Your assignment: From the rows below, please copy word for word only the lines from the one containing "Жадно ее осматриваю. Нет, пялюсь." to the one containing "не рассчитывал увидеть.", both included.

Input:
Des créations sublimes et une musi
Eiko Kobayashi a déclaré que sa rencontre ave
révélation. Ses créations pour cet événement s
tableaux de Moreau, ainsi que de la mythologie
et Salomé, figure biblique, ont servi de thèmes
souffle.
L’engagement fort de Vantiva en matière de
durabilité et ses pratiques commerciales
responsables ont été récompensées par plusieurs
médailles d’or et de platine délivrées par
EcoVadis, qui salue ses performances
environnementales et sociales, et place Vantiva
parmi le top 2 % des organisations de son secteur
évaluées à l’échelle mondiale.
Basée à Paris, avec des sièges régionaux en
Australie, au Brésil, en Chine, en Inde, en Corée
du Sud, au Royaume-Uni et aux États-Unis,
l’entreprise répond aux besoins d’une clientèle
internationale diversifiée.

...

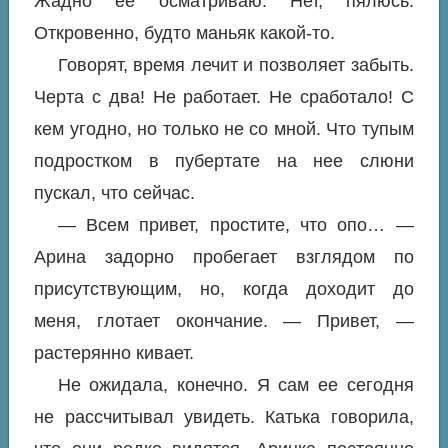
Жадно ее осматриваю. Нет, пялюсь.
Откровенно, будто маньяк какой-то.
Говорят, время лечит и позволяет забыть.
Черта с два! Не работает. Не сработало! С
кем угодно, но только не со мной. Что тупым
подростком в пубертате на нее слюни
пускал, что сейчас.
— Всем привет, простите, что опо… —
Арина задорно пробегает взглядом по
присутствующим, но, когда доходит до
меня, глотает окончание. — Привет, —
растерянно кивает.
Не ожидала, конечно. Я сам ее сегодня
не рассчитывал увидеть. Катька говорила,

Answer:
Жадно ее осматриваю. Нет, пялюсь.
Откровенно, будто маньяк какой-то.
Говорят, время лечит и позволяет забыть.
Черта с два! Не работает. Не сработало! С
кем угодно, но только не со мной. Что тупым
подростком в пубертате на нее слюни
пускал, что сейчас.
— Всем привет, простите, что опо… —
Арина задорно пробегает взглядом по
присутствующим, но, когда доходит до
меня, глотает окончание. — Привет, —
растерянно кивает.
Не ожидала, конечно. Я сам ее сегодня
не рассчитывал увидеть. Катька говорила,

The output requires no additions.